The Problem – Time, Money, and Travel

In today’s world of network defense most defenders don’t take the time to train and keep their skills fresh.  They worry about missing a day of work and what will happen when they are gone.  I’m sure most of you reading this second guess yourself about even taking a sick day, let alone a day or even a week to hone your skills.

Even if you are able to find the time to separate yourself from your day to day work, you may not be able to convince your management to pay for the training you really need.  Even if you could convince them, the money just might not be there.  More and more cyber defense budgets are getting slashed because it’s seen as a cost center or an insurance policy, just another operating expense.

The distance to travel to a training site may add another level of difficulty.  Take it from a guy that travels a lot for work, being away from home is difficult.  Coordinating travel is difficult.  Living out of a suitcase is difficult.  In the end, you may question if all the effort to secure budget, time, and travel was even worth the training you received.  In this post, I hope to address these concerns, and make an argument for why you MUST continue to learn.

Why Continued Learning Is Important

Before we start to look at solutions to the problems addressed above, let’s start with why you should continue your information security training.

First, let’s look at it on a personal level.  Stagnation leads to boredom and continuing to do things inefficiently, or just flat out the wrong way.  I do know some people that are perfectly happy doing the same thing at their job day-in and day-out.  They are happy to continue doing the same ‘ole same ‘ole.  However, most of the security analysts I have met aren’t content to stay sedentary in their careers.  They want to learn more about the craft of information security.  They thrive off new knowledge.

To the Infosec managers out there – your people, your team, the people that look to you for guidance and leadership will be much happier and have a higher rate of job satisfaction if you feed their desire to learn.

Building Your Personal Brand

I learned a while ago that no one is going to be a better advocate for you than you.  I could go deep into personal branding here, but that is for another day.  For the purposes of this post, just understand that continuing education and demonstrating your knowledge is the foundation of building your own personal brand.  If you want to build a long, sustainable, and happy career for yourself, start focusing on yourself and building your personal brand. Do it by continuing to learn.

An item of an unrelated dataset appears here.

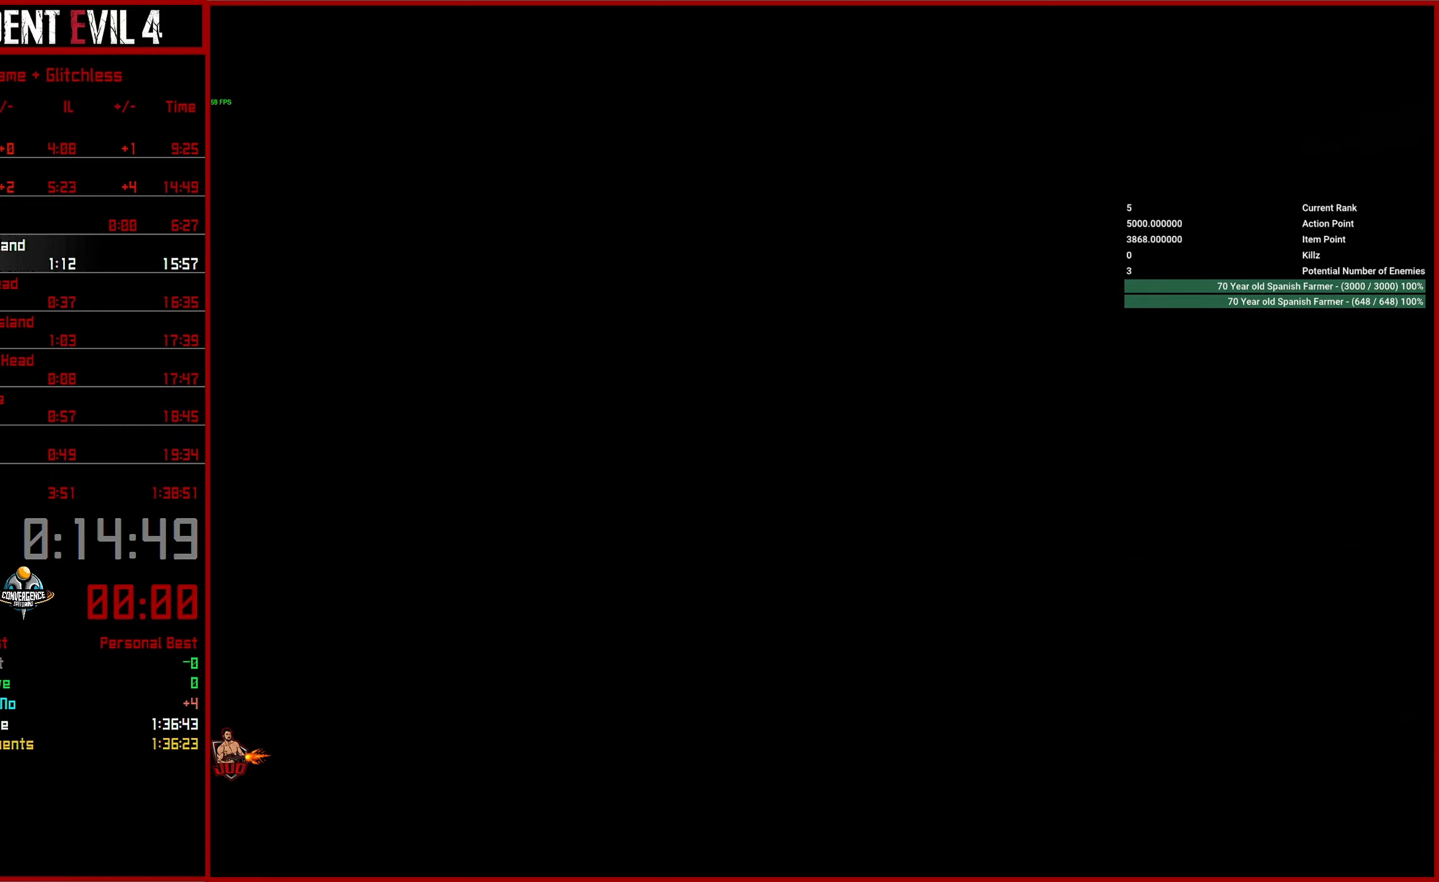
{"buttons": ["TRIANGLE"], "left_stick": "center", "right_stick": "center", "button_events": [[16, "START", "down"], [116, "START", "up"], [400, "TRIANGLE", "down"]]}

How Training Helps Your Organization

Although your company, department, school, whatever might look at your training as a waste of time and money, they need to understand that it is an investment in the organization.  Continued learning will help employees do their job better and faster.

If we look to other professions like medicine, military, and law enforcement we see organizations where continued learning isn’t just encouraged – it’s required.  Why is that?  For these fields, it’s because it is likely that the new education will help them save lives and keep people safe.  For information security, it’s because the continuing education your analysts receive helps to keep your organization, data, and customers safe.

Solving The Time, Money, Travel Problem

Unfortunately, there isn’t an exact answer for every organization.  Because of the politics, funding, and personalities involved, every situation is going to be different.  What I’m going to discuss here are general recommendations that should be able to help in most circumstances.


I think the first problem that we should address is the time problem.  This is probably going to be the first hurdle you have to get over.  It will probably also be the hardest obstacle to overcome because you are probably the one making the objection.  You are probably more than likely trying to justify why you don’t have the time for continuing education.  I get it.  I am no different.  This is something I struggle with constantly.  It’s hard for me to pull back and tell myself that taking the time needed to invest in my continuing information security education is important.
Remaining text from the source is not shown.